Today, we have two products hitting the market that have decidedly different approaches in the way they are put together. On one hand you have the brand new product Momentum from Panini that is aimed at a higher end breaker, while on the other you have Topps Platinum which aims to capitalize on the middle cost fan base that it has gained for the last few years. I have very distinct reactions to both products now that they are live, and only one of them has a reason that I would go out and actually buy the packs.
Starting with the old favorite, Topps Platinum is back for its third go around, with a welcome combination of a product like Finest and a product like Topps Chrome. The jumbo patch box hits use the relic element from Finest, while the stock uses the chrome to make everything pop significantly off the design. Its still too early to get hard signed autographs for cards with relics in them, but they did a good enough job hiding the sticker, that it isnt as bad as some of the stuff we have seen in previous years.
Here are some of the big hits already up:
The refractor base autographs are great in some cases, and leave a lot to be desired in others. The design work on the actual cards is top notch, improving even more over where finest was already successful. I really like the base auto design this year, as last year, it was really tough to stomach with so much negative space. For 2012, the players have big pictures and almost break the plane of the cardboard, and the autographs area is big enough to make it look that much better. There are also die cut versions of the autographs numbered to 10, which have a really cool pattern of spiked out pegs on the side. However, some of the airbrushing isnt up to the standard, still having the 00 jerseys on a lot of the cards, or combine photos. I know the 00 is more an NFL thing than a Topps thing, but I hope someone is as annoyed at the NFL licensing office as I am.
I see that for the third year in a row, Topps is adding some veteran signatures to the mix in the patch checklist, which I love. Not only is the design pretty cool looking, the added content helps to boost a rookie heavy product. Topps’ products as of late have not featured much content from non-rookie players, much to my dismay, but these are really cool. I hope that as the year moves closer to Five Star, we get more and more additions that include established guys.
The final main issue goes back to the release of 2012 Topps finest and the numbering around the box hit cards. In finest, there was a lot of complaining around the fact that the biggest hits in the product were almost impossible to pull. The SP factor remains in Platinum, with more of the box hits numbered over 1000 on the lower tier players. I think this is a blessing in disguise for collectors of the top tier rookies, as the value has been significantly higher on the card that actually are tough to pull.
In terms of the release of Momentum, I honestly have no idea why Panini is putting up a dog like this against a coveted release like Platinum. Even though Luck, Griffin and Richardson are easier pulls at /399 for the box hit, the price tag does not reflect nice work in any way on this product. Not only do the cards look cheaply put together and visually unappealing, as mentioned in previous posts, but 10 hits for 200 bucks, when at least 8 will be worth less than 5 dollars is not a good situation. You almost HAVE to hit one of the big guys in order to have a good break with this product, and that is scary.

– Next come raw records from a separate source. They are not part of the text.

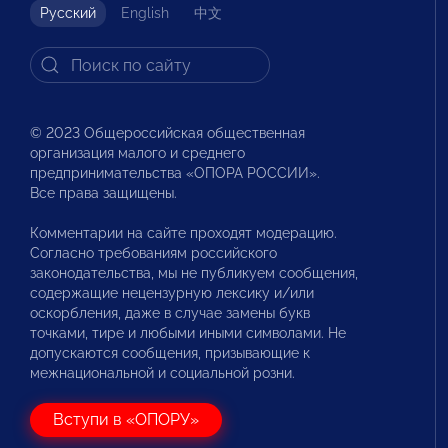
Русский
English
中文
© 2023 Общероссийская общественная
организация малого и среднего
предпринимательства «ОПОРА РОССИИ».
Все права защищены.
Комментарии на сайте проходят модерацию.
Согласно требованиям российского
законодательства, мы не публикуем сообщения,
содержащие нецензурную лексику и/или
оскорбления, даже в случае замены букв
точками, тире и любыми иными символами. Не
допускаются сообщения, призывающие к
межнациональной и социальной розни.
Вступи в «ОПОРУ»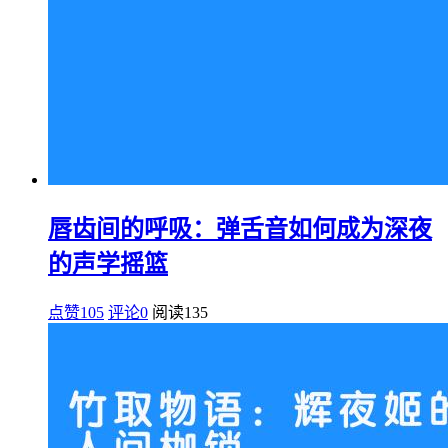
唇齿间的呼吸：弹舌音如何成为深夜
的声学摇篮
点赞105
评论0
阅读
135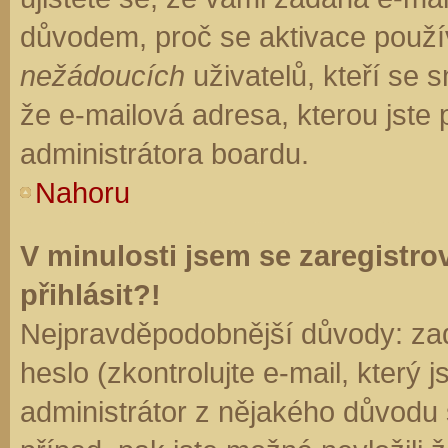
důvodem, proč se aktivace použí
nežádoucích
uživatelů, kteří se s
že e-mailová adresa, kterou jste p
administrátora boardu.
Nahoru
V minulosti jsem se zaregistr
přihlásit?!
Nejpravděpodobnější důvody: zad
heslo (zkontrolujte e-mail, který j
administrátor z nějakého důvodu 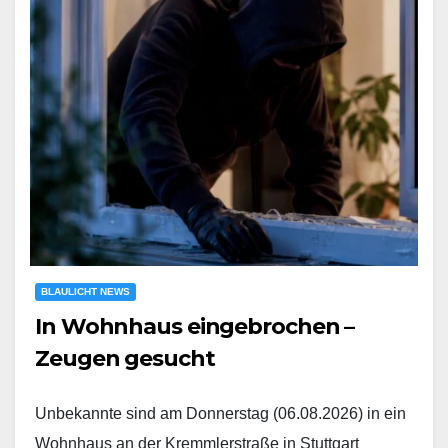
BLAULICHT NEWS
In Wohnhaus eingebrochen –
Zeugen gesucht
Unbekannte sind am Donnerstag (06.08.2026) in ein
Wohnhaus an der Kremmlerstraße in Stuttgart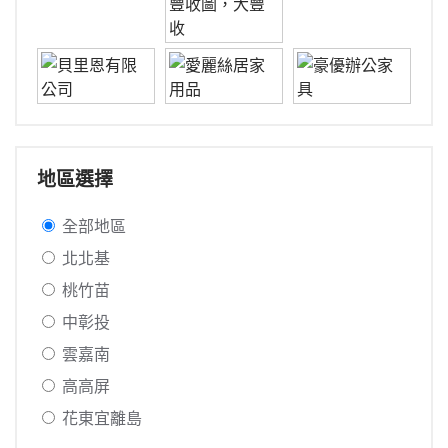
地區選擇
全部地區
北北基
桃竹苗
中彰投
雲嘉南
高高屏
花東宜離島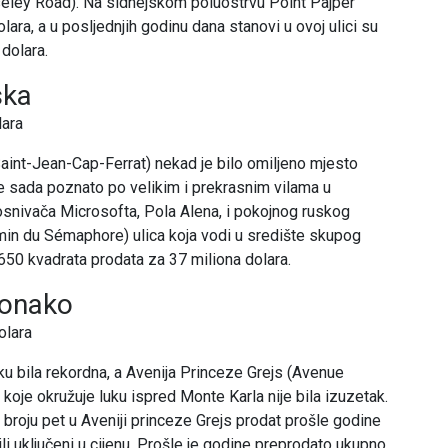
olseley Road). Na sidnejskom poluostrvu Point Pajper
lara, a u posljednjih godinu dana stanovi u ovoj ulici su
 dolara.
ska
lara
int-Jean-Cap-Ferrat) nekad je bilo omiljeno mjesto
je sada poznato po velikim i prekrasnim vilama u
 suosnivača Microsofta, Pola Alena, i pokojnog ruskog
in du Sémaphore) ulica koja vodi u središte skupog
650 kvadrata prodata za 37 miliona dolara.
Monako
olara
ku bila rekordna, a Avenija Princeze Grejs (Avenue
oje okružuje luku ispred Monte Karla nije bila izuzetak.
broju pet u Aveniji princeze Grejs prodat prošle godine
bili uključeni u cijenu. Prošle je godine preprodato ukupno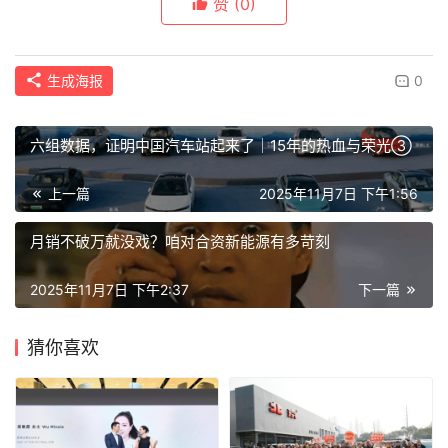
赞
(0)
生成海报
0
六组数据，证明中国汽车站起来了｜15年的热血与荣光③
上一篇
2025年11月7日 下午1:56
月销不破万就没戏？咱对合资新能源有多苛刻
2025年11月7日 下午2:37
下一篇
猜你喜欢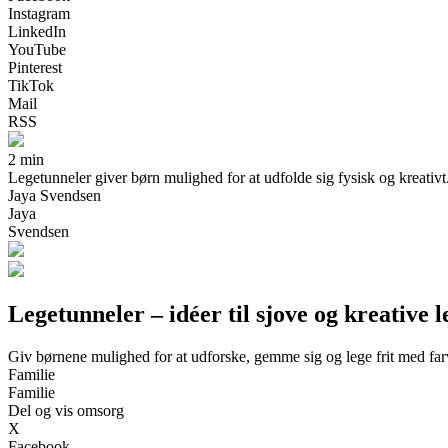
Instagram
LinkedIn
YouTube
Pinterest
TikTok
Mail
RSS
2 min
Legetunneler giver børn mulighed for at udfolde sig fysisk og kreativt. I
Jaya Svendsen
Jaya
Svendsen
Legetunneler – idéer til sjove og kreative l
Giv børnene mulighed for at udforske, gemme sig og lege frit med far
Familie
Familie
Del og vis omsorg
X
Facebook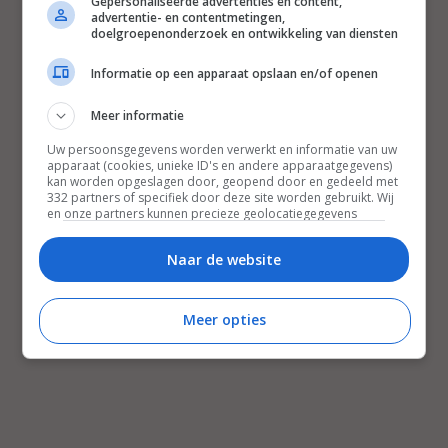
Gepersonaliseerde advertenties en content,
advertentie- en contentmetingen,
doelgroepenonderzoek en ontwikkeling van diensten
Informatie op een apparaat opslaan en/of openen
Meer informatie
Uw persoonsgegevens worden verwerkt en informatie van uw
apparaat (cookies, unieke ID's en andere apparaatgegevens)
kan worden opgeslagen door, geopend door en gedeeld met
332 partners of specifiek door deze site worden gebruikt. Wij
en onze partners kunnen precieze geolocatiegegevens
gebruiken.
Lijst met partners.
Bepaalde leveranciers kunnen uw persoonsgegevens
Naar de website
verwerken op basis van gerechtvaardigd belang. U kunt
hiertegen bezwaar maken door uw opties hieronder te
beheren. Zoek onderaan deze pagina of in het sitemenu naar
Meer opties
een link om uw toestemming te beheren of in te trekken via de
privacy- en cookie-instellingen.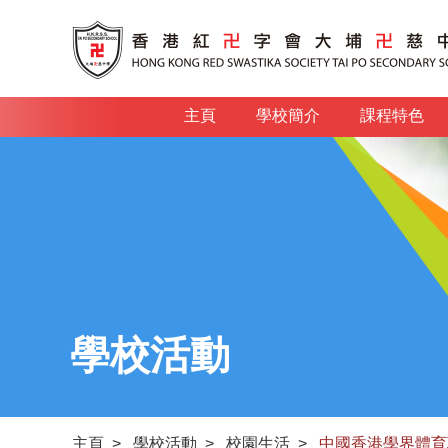
主頁
學校簡介
課程特色
學校活動
主頁
>
學校活動
>
校園生活
>
中國香港學界體育聯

Here are the Momentum hits up so far:
The other confusing issue with a product like Momentum is a lack of hard signed rookie content. Topps has been able to include on card autos of all the rookies in both Finest and Platinum, but Panini has not had the same focus. Although there are more of the big autographs to go around, there are none of them that actually are worth going out and chasing. Momentum offers little to nothing that isnt already available in 12 other products like it that Panini will release, and yet, im not really understanding why a high end release is coming out so early.
The biggest issue I see is that Panini had an opportunity to design around the environment they were already living in – sticker city. Why make a dark background on a dark product, when you know the stickers wont show up? Those colors should be eliminated from the palette when choosing the color scheme, if not only because the stickers require a lighter look. As a result, every autograph needs a big white box behind it, and it makes the product look less than the luxurious price tag that graces the front of the box.
Additionally, with a constant barrage of cheap and worthless jersey cards that will be in what seems like 80% of the packs for this set, one has to wonder how much longer Panini will trot out these old habits with little value return for their customers. Every time it has been brought up, the cheap relic concept has been upheld as “necessary,” but I fail to see that.
With a number of bigger releases hitting shelves in the next couple of months, I have a feeling these two products might get lost in the shuffle. One undeservedly so, the other completely deserving.